Uma reflexão de Georgino Rocha
para a Festa da Santíssima Trindade
“Tanto amou Deus o mundo que lhe entregou o seu Filho Unigénito para que todo o que n’Ele acredita não pereça, mas tenha a vida eterna”
Jesus atende Nicodemos ao cair da noite e abre horizontes novos ao círculo fechado das suas dúvidas e perplexidades. Fazem um diálogo de consciência acerca de Deus e da consequente relação humana. Passam dos sinais – ditos, ensinamentos e milagres – que manifestam as intenções de Jesus, o enviado de Deus, à necessidade de ver com olhos novos essa realidade, de a compreender no seu alcance anunciador, de a assumir como presença do Reino de Deus já em movimento. Jo 3, 16-18.
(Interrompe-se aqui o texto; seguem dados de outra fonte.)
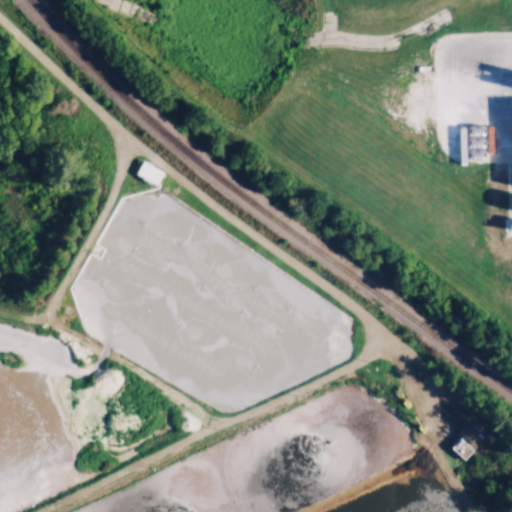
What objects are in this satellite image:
building: (145, 172)
railway: (260, 207)
road: (302, 274)
road: (45, 316)
road: (217, 425)
building: (467, 439)
road: (364, 482)
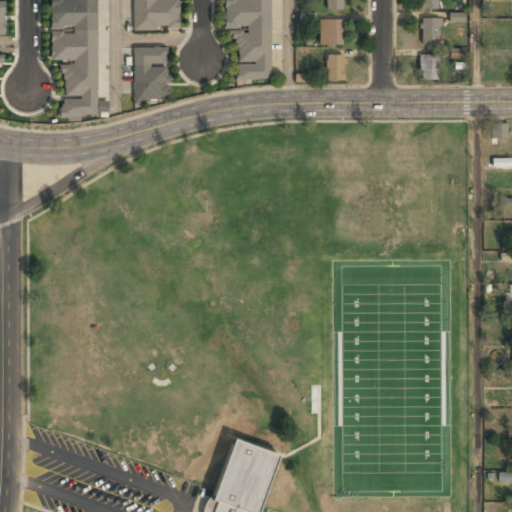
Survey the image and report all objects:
building: (334, 4)
building: (428, 4)
building: (428, 4)
building: (333, 5)
building: (154, 14)
building: (154, 15)
building: (456, 16)
building: (1, 17)
building: (1, 19)
road: (201, 30)
building: (330, 31)
building: (428, 31)
building: (429, 31)
building: (329, 32)
road: (143, 37)
building: (250, 37)
building: (249, 38)
road: (289, 38)
road: (14, 42)
road: (28, 45)
road: (113, 50)
road: (383, 52)
road: (474, 52)
building: (75, 55)
building: (75, 55)
building: (1, 58)
building: (428, 66)
building: (334, 67)
building: (335, 67)
building: (427, 67)
building: (149, 73)
building: (149, 74)
building: (301, 78)
road: (327, 105)
building: (498, 130)
building: (499, 130)
road: (73, 148)
building: (501, 162)
road: (75, 177)
building: (508, 297)
building: (508, 299)
road: (474, 308)
road: (9, 329)
building: (505, 476)
building: (239, 479)
building: (241, 479)
parking lot: (94, 481)
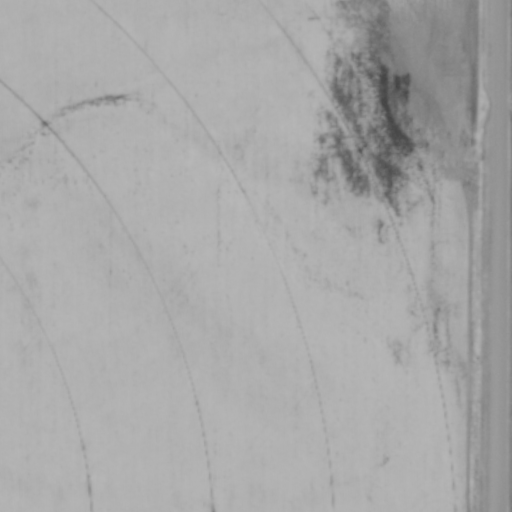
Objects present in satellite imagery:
road: (500, 256)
É no decorrer deste diálogo profundo e interpelante que Jesus faz a solene declaração: “Tanto amou Deus o mundo que lhe entregou o seu Filho Unigénito para que todo o que n’Ele acredita não pereça, mas tenha a vida eterna”. E desvenda outra dimensão desta entrega: Para que o mundo seja salvo por Ele e não condenado. Jesus deixa a claro o que está em causa: o amor de Deus Pai, o sentido da missão do Filho, o valor do baptismo fruto do Espírito Santo a ser enviado e da água – berço da vida nova.
Nicodemos, homem culto e influente, fica admirado e pergunta: “Como é que isso pode acontecer?” E Jesus lança-lhe outro desafio com “ares” de censura: Acreditar nas coisas do céu que se revelam de modo especial no grande sinal, o do Filho do Homem ser levantado na cruz salvadora, como havia feito Moisés com a serpente no deserto.
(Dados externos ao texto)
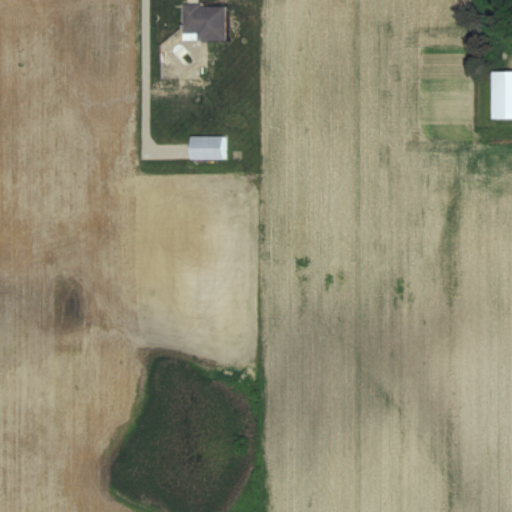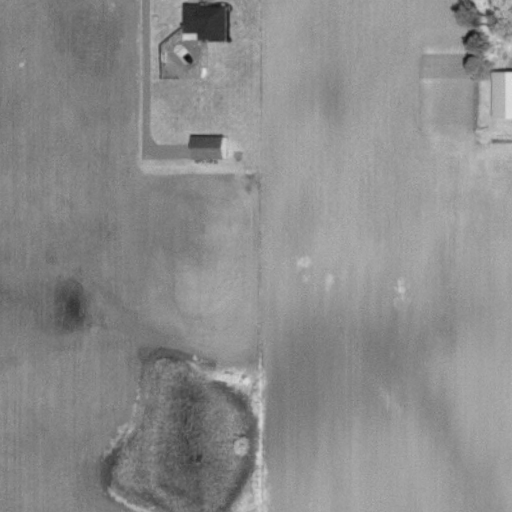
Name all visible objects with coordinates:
building: (209, 22)
road: (144, 87)
building: (503, 94)
building: (213, 148)
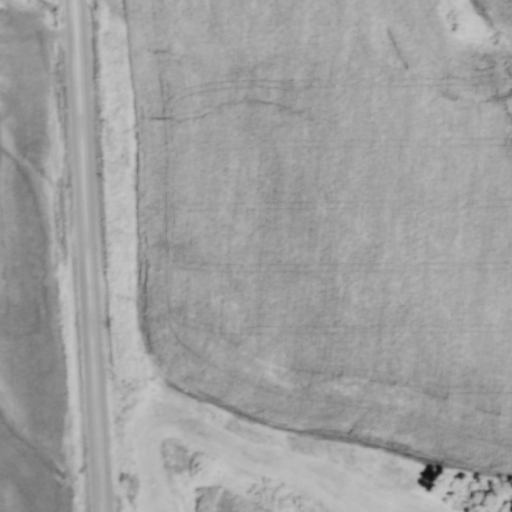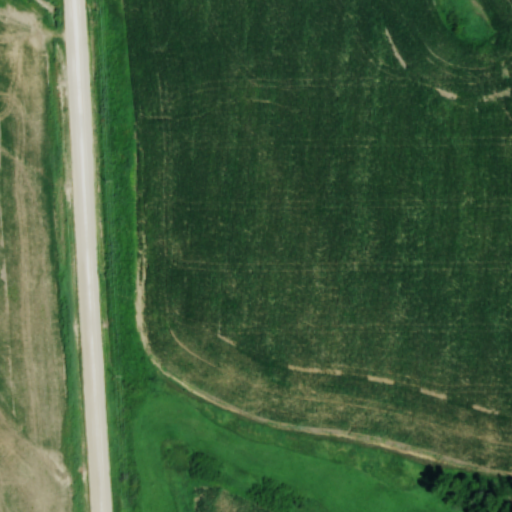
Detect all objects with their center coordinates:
road: (88, 256)
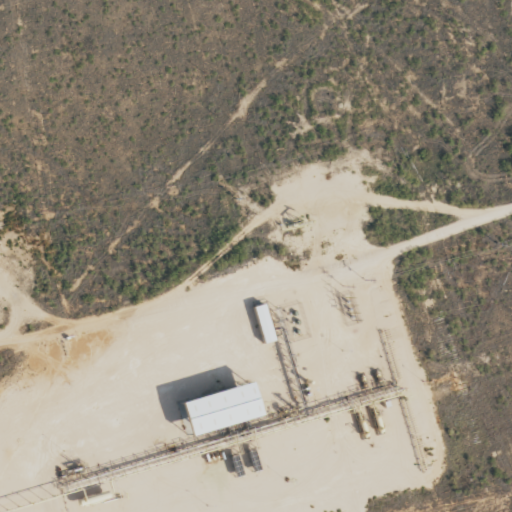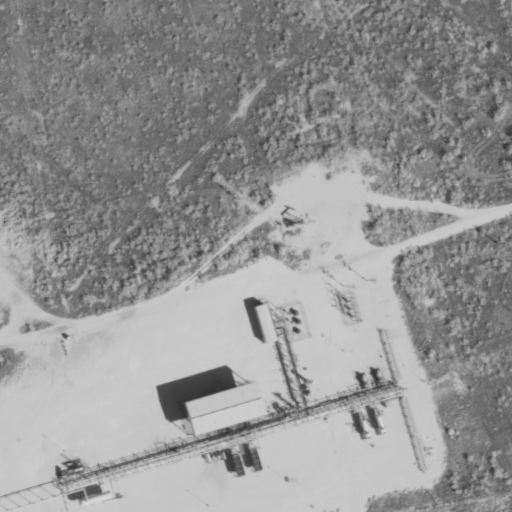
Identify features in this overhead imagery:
road: (502, 36)
building: (257, 322)
building: (205, 406)
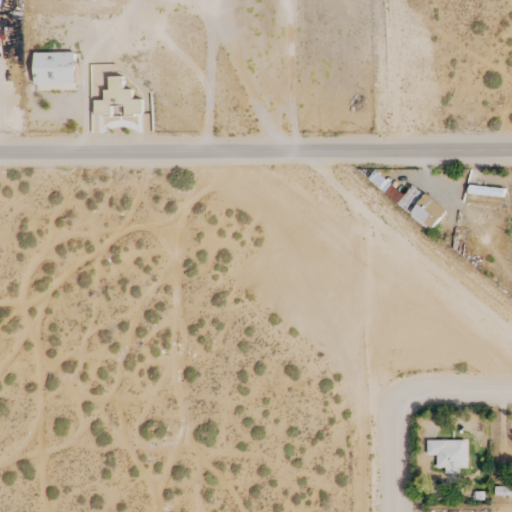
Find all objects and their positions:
building: (55, 68)
building: (118, 100)
road: (256, 161)
building: (487, 191)
building: (412, 201)
road: (401, 397)
building: (449, 454)
building: (504, 490)
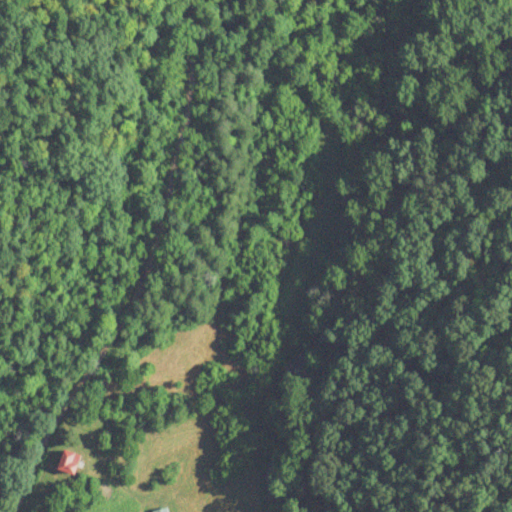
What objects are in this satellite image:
road: (140, 269)
building: (68, 463)
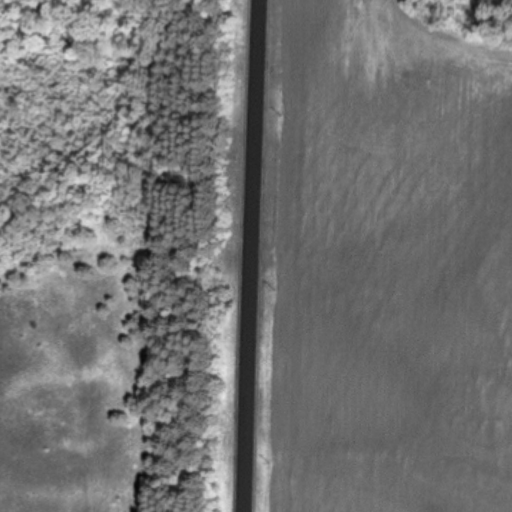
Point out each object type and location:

Nicodemos, símbolo do homem de todos os tempos, evolui interiormente: da procura ao encontro, da dúvida ponderada à certeza assumida, das aparências à realidade, da admiração expectante ao envolvimento selectivo, do nascer do ventre materno à vida nova do Espírito. De facto, aparece mais tarde a defender Jesus no Sinédrio e a intervir com José de Arimateia para que o cadáver possa ser descido da cruz e receber as “honras” fúnebres antes do sepultamento. Presta assim um valioso serviço, mas o Evangelho não afirma que se tenha feito discípulo, seguidor de Jesus, praticante dos seus ensinamentos, testemunha corajosa do Espírito que renova os corações e quer transformar as mentalidades e as estruturas sociais e religiosas para que sirvam cada vez mais a pessoa, suas associações e comunidades.
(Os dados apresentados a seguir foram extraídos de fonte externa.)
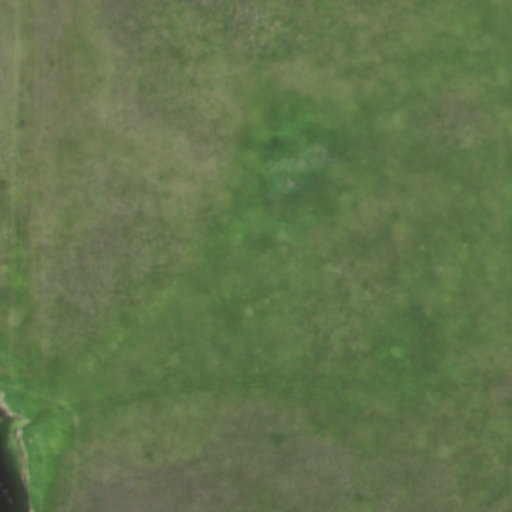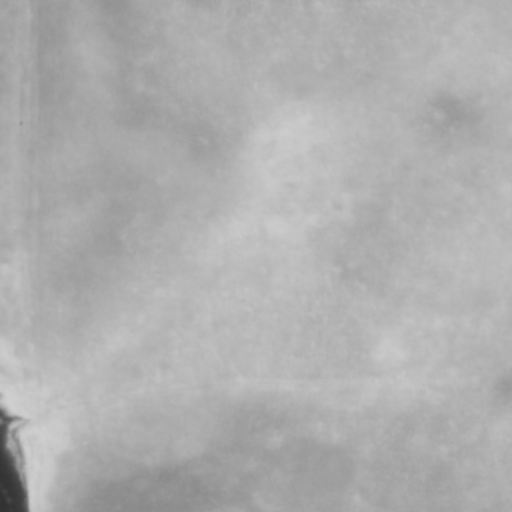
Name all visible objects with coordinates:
road: (254, 383)
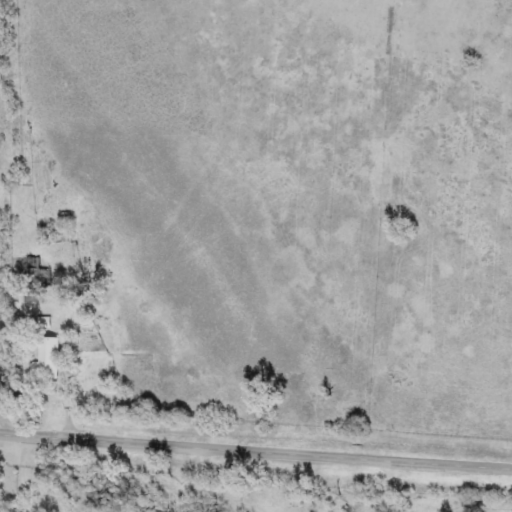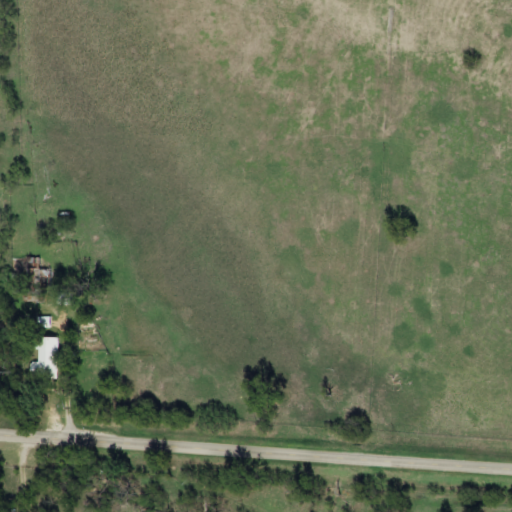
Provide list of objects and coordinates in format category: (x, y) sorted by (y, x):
building: (44, 276)
building: (48, 357)
road: (255, 452)
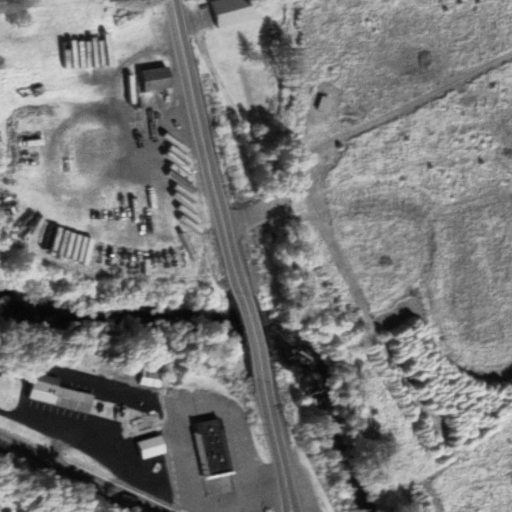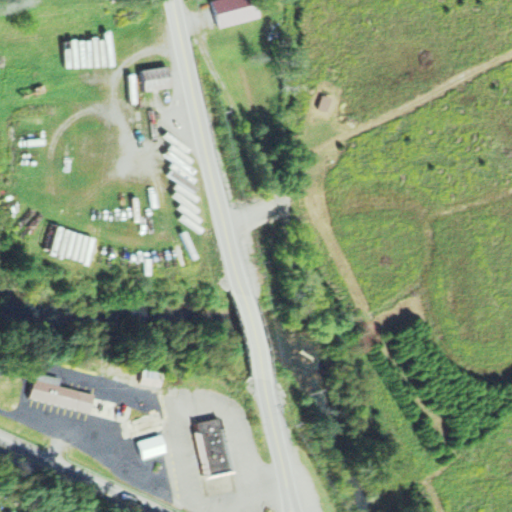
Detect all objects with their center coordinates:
building: (233, 11)
building: (233, 12)
building: (156, 76)
building: (155, 79)
road: (362, 132)
road: (209, 144)
river: (242, 324)
road: (254, 335)
building: (257, 349)
building: (150, 376)
building: (150, 379)
building: (58, 391)
building: (70, 398)
building: (104, 408)
building: (148, 423)
building: (149, 434)
road: (281, 446)
building: (212, 447)
building: (212, 447)
road: (75, 478)
road: (294, 507)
O diálogo transmitido por João deixa transparecer, claramente, o agir de Deus que é a epifania do Seu ser. “Deus comunica-se connosco como nosso Pai, que ama; como Filho, que nos revela o Pai e nos traça o caminho da salvação; como Espírito que nos dá a força de que necessitamos e nos comunica o significado da revelação em cada tempo e situação. Quando nos relacionamos com Deus, não são determinantes os «conceitos», mas a experiência que temos d’Ele, que se traduz nas convicções que guiam a nossa vida” afirma J. M. Castillo, La religión de Jesús 260.
“Que rosto tem o amor? Interroga-se Santo Agostinho e prossegue: Que estatura, que pés, que mãos? Ninguém o pode dizer. Ele, porém, tem pés que conduzem à Igreja; tem mãos, que dão aos pobres; tem olhos, com os quais se vem a conhecer aquele que está em necessidade. Diz o salmo: «Feliz daquele que cuida do pobre do indigente (Sl 41, 22)»”. Nele se encontra o reflexo da Santíssima Trindade, que hoje celebramos.